## Exercise
Find and copy each line of the records where the string "output" shows up.

## Excerpted records

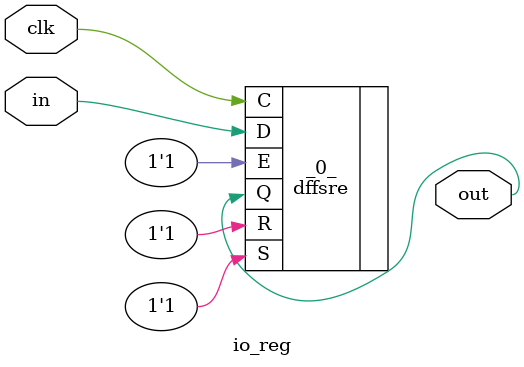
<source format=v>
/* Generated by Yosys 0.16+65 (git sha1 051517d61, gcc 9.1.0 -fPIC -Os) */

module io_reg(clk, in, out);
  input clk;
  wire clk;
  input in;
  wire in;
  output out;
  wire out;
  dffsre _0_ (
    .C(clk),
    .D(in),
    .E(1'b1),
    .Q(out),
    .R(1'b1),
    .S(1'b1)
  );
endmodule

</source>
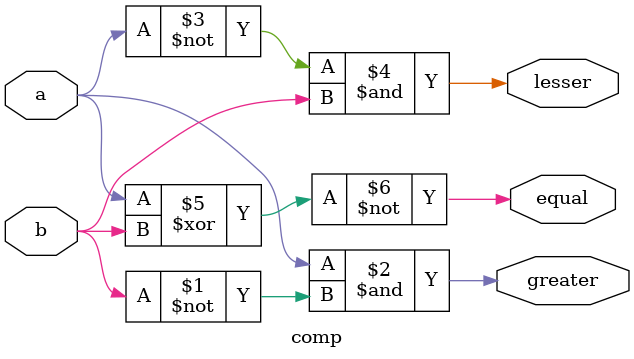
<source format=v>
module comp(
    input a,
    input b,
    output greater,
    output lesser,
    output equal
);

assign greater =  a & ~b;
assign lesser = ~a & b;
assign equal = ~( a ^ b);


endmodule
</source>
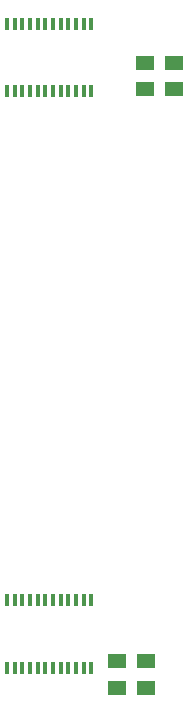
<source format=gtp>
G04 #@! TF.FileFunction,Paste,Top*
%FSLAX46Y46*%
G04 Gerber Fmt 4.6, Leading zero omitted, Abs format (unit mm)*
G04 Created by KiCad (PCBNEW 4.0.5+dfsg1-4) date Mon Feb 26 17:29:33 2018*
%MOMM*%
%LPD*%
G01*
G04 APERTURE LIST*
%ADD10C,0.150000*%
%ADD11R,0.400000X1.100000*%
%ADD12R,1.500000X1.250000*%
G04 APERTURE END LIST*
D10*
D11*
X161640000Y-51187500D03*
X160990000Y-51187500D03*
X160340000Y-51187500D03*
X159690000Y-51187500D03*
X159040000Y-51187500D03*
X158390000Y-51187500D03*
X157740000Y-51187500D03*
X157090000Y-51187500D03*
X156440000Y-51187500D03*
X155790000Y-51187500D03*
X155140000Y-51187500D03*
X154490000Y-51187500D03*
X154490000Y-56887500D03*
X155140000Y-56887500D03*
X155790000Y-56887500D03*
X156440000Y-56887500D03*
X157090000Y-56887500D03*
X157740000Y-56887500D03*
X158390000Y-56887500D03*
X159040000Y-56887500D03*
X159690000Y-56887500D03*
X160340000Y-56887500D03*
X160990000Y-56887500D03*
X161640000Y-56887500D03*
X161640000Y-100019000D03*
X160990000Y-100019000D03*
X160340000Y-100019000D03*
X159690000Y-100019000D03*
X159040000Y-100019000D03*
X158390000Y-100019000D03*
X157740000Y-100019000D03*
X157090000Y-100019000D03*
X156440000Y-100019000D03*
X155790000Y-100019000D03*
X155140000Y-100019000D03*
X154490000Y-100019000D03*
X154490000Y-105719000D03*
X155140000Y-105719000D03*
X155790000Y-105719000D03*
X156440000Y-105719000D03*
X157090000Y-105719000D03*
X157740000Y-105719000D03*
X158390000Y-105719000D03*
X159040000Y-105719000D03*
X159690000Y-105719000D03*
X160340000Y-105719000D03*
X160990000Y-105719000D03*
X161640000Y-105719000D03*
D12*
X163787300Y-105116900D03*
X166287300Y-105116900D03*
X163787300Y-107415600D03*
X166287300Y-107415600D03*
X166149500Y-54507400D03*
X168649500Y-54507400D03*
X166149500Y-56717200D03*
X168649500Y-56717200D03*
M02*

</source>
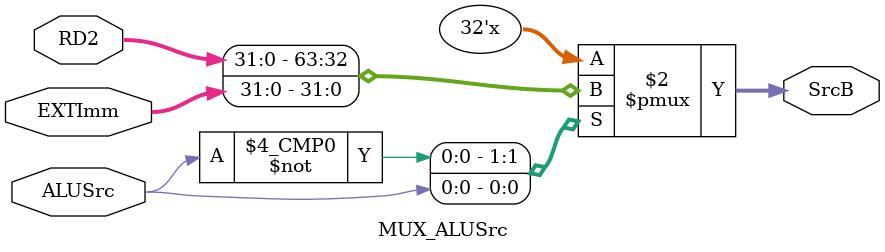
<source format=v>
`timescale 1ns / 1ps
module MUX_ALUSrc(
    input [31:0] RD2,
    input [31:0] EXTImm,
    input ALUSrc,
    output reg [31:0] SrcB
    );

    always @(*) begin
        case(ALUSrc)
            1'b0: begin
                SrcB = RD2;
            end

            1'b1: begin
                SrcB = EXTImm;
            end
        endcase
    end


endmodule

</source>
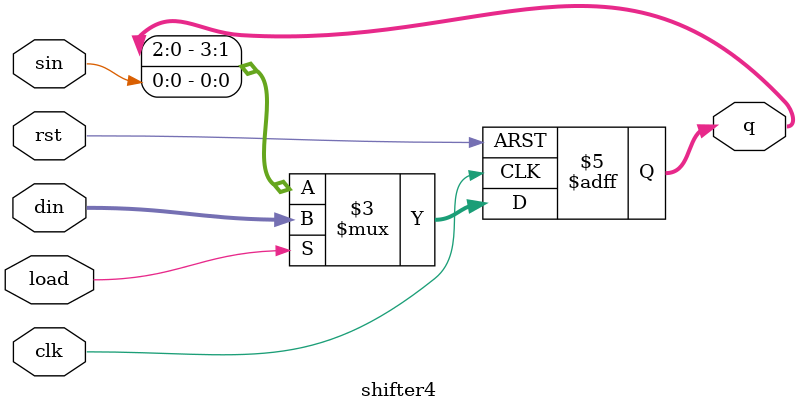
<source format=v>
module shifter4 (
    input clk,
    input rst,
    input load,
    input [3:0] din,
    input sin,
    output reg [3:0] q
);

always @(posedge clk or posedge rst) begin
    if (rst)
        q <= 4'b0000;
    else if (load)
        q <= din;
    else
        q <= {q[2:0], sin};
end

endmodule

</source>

==

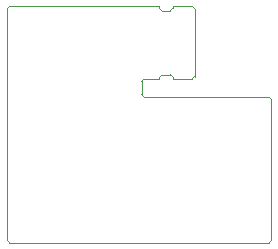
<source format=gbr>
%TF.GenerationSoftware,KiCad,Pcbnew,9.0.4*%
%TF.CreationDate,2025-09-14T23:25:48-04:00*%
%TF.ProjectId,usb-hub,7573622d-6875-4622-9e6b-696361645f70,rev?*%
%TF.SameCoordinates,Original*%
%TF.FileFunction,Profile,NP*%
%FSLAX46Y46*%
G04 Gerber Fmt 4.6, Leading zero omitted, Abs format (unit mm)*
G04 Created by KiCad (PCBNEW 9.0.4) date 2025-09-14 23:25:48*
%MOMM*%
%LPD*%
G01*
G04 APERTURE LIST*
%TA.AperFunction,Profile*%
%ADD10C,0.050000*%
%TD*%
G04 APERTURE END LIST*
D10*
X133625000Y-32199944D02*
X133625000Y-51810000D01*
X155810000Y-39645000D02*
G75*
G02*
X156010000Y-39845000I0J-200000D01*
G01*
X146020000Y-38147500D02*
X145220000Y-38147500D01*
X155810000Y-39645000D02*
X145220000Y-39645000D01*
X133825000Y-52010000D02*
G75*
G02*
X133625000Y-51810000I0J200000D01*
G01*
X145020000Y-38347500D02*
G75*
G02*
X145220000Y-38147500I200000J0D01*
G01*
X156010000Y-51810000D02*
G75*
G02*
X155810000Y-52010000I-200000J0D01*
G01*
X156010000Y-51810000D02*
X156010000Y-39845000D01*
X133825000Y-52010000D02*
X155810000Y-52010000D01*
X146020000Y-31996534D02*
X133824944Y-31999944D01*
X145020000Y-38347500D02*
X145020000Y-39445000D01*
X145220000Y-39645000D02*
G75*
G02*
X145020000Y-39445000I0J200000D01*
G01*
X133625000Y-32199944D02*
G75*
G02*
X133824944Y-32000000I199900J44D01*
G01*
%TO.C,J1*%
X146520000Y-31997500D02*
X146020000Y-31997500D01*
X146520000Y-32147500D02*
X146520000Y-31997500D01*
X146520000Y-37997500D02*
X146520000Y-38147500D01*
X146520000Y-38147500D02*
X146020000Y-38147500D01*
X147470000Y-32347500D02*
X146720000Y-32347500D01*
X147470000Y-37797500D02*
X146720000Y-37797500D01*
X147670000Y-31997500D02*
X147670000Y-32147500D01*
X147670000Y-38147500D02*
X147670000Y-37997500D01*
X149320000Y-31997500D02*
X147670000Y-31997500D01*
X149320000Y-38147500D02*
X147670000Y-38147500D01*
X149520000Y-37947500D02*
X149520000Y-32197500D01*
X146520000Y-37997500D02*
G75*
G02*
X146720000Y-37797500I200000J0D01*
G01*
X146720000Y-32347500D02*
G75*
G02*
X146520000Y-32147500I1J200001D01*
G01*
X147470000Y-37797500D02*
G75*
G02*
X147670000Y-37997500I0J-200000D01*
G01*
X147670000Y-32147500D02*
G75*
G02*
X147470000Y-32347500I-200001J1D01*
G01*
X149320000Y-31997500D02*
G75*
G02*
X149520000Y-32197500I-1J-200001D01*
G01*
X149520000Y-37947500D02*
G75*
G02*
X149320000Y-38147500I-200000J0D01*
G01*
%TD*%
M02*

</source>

## Response
  output out;
    output greater,
    output lesser,
    output equal
    output reg [31:0] SrcB
    output reg [3:0] q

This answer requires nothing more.